Connection Between Atopic Dermatitis and IBS at Atlantic Gastroenterology in Brooklyn Area

Our Board-certified Gastroenterologist, Dr. Alexander Shapsis, enjoys staying on top of the latest research related to the GI disorders that he treats. An exciting and growing body of research has found a meaningful connection between the development of AD and Irritable Bowel Syndrome (IBS). The more that we can understand about the connections between digestive and skin disorders, the greater the knowledge that we have about how IBS develops in the first place. And, the more that we know about IBS, the better the targeted options that arise to take on IBS symptoms and comorbidities that may manifest in the skin.

Shared diseases

An analysis of recent research published in Practical Dermatology notes that AD is more common among individuals with IBS. In fact, those study subjects with IBS were reportedly 3.85 times more likely to develop this form of “allergic eczema” than their counterparts who do not have this common chronic GI disorder. Likewise, those subjects with AD symptoms were 3.2 times more likely to be diagnosed with IBS.
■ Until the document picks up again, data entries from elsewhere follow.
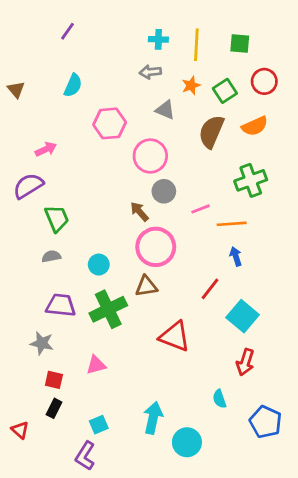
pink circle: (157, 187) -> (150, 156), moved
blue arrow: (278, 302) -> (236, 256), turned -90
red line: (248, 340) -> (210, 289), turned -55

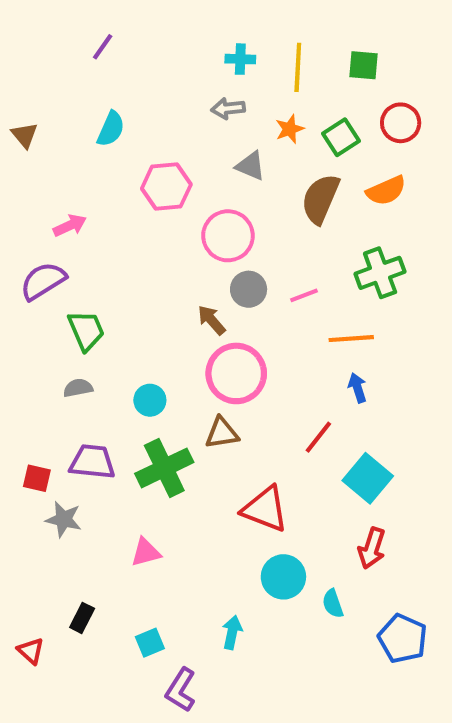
pink line: (200, 209) -> (304, 295), moved
red square: (54, 380) -> (37, 478), moved
cyan arrow: (153, 418) -> (232, 632), size x0.7
cyan circle: (187, 442) -> (283, 577), moved
purple L-shape: (85, 456) -> (181, 690), moved

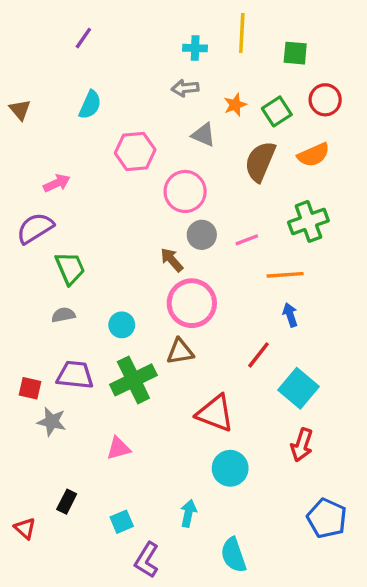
yellow line: (298, 67) -> (242, 33), moved
cyan semicircle: (333, 604) -> (233, 555), moved, size x1.5

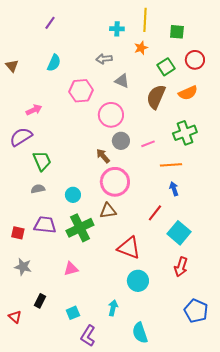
gray arrow: (185, 88) -> (104, 59), moved
orange star: (235, 105) -> (141, 48), moved
gray star: (52, 422) -> (23, 267), moved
The studies highlighted by the publication implicate allergic processes in the development of IBS. In fact, studies found increases in the level of a particular antibody, immunoglobulin E (IgE), directly correlate with increases in the frequency of IBS episodes. Furthermore, they cite a United Kingdom study of 30,000-plus medical records, which found those with atopic (allergic) conditions were considerably more likely to have IBS than those control subjects without it.

Research has also implicated certain immune cells, known as mast cells, in the development of IBS. Mast cells are involved with allergies because they release the histamine chemical into the bloodstream. This process results in sneezing, congestion, and other symptoms – including hives and itchy rashes. It’s reasoned that the hypersensitivity and hyperreactivity associated with mast cells trigger changes to the gut. The dermatologic publication characterizes this connection and process as an “allergic-mediated chemical cascade.”

The future of treatment

The more we can find out about these conditions, the better positioned we will be to manage both GI and skin disorders from a multi-disciplinary perspective with effective, targeted therapies. Both IBS and AD represent some of the world’s most common conditions. And many of our patients intimately know just how distressing and debilitating they can be. With all of this being said, the discoveries and innovations that emerge from the medical community’s collective research have considerable implications for our global community.

Already, antihistamines and nasal sprays designed to treat allergic diseases such as hay fever and asthma have been shown to decrease the severity and frequency of diarrhea and other digestive symptoms. As we find out more about the pathways responsible for these diseases, specialists like Dr. Shapsis will have greater options to draw from to ease or eliminate the GI problems that play such an important role in the quality of life.